While Robb Lim’s swift, catlike moves have for months attracted the attention of recruiters from colleges such as Hood and St. Mary’s, in recent weeks his name and his race have brought him minor celebrity status at school. Friends call him a “Lim-spiration,” and compare him to Jeremy Lin, the 6-3 Taiwanese American point guard for the New York Knicks, who blazed into the national spotlight this month.
Lin’s athletic prowess has surprised many in the United States who believed the stereotype of Asian Americans as violin-playing bookworms who think sports are a time-waster.
But Lin, Lim and other talented Asian athletes have not burst forth out of nowhere. They tend to be children of Asian Americans who have been in the United States long enough to move past the Tiger Mom mind-set and embrace a more well-rounded childhood.
These parents have not let academics slip. Lin is a Harvard man, and Lim has a weighted 4.0 grade-point average. But both had fathers who encouraged their interest in basketball.
“It’s part of his achievement,” said Lim’s father, who has lived in the United States for 23 years. “You’ve got to let them explore what they like to do.”
Over the years, icons such as martial artists Bruce Lee and Jackie Chan, and Asian American figure skaters Kristi Yamaguchi and Michelle Kwan have chipped away the stereotype of Asians. But Lin has smashed a wrecking ball into it.
Asian Americans who never watched basketball now gather to cheer for the Knicks — on Sunday Lin will appear in his first nationally broadcast game. And for those who didn’t see much value in sports, Lin’s success may be changing the conversation about what is acceptable for their children.
Before, “if an Asian kid came to the dinner table and said, ‘Mom, Dad, I want to join the NBA,’ the mom would whack him upside the head and say, ‘What are you talking about? You’re Asian,’ ” said David Kung, who coaches an all-Asian national basketball team based in Montgomery County as well as Montgomery Blair High School’s varsity team. “Now, not only is it okay, but the parents are into it, too.”

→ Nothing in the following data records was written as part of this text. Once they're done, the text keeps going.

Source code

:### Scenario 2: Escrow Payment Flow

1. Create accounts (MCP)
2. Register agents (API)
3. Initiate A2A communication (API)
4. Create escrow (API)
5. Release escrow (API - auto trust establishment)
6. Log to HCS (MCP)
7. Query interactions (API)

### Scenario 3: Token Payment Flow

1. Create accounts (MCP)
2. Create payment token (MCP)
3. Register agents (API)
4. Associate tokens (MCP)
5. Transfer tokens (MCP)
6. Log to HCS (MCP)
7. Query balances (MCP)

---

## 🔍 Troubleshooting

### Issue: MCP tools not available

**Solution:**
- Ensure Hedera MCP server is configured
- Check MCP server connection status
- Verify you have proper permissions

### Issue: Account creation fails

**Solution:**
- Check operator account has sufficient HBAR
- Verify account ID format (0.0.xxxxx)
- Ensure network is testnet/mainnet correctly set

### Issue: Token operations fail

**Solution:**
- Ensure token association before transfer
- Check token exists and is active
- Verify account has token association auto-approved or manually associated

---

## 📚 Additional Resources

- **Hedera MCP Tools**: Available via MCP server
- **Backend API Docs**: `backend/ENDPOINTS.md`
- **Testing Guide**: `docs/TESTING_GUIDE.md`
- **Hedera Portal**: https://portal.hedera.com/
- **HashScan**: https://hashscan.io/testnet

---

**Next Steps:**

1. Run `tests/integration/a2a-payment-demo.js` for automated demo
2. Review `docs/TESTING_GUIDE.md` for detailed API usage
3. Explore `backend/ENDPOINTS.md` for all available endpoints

For many, the notion of team sports as an integral part of childhood has taken root slowly, over a generation or two.
“Part of it depends on how recently the parents have immigrated,” said Jim Hahn, 50, a Takoma Park economist whose family moved to the United States from Taiwan when he was 4.
His father, a mathematician, and his mother, a doctor, had iron rules about how he could spend his time. When he was 5, he had to recite his multiplication tables up to 13 before he was allowed to ride his bicycle. He got good grades and played the violin as his parents required, but “they actually forbade me to play sports in high school.”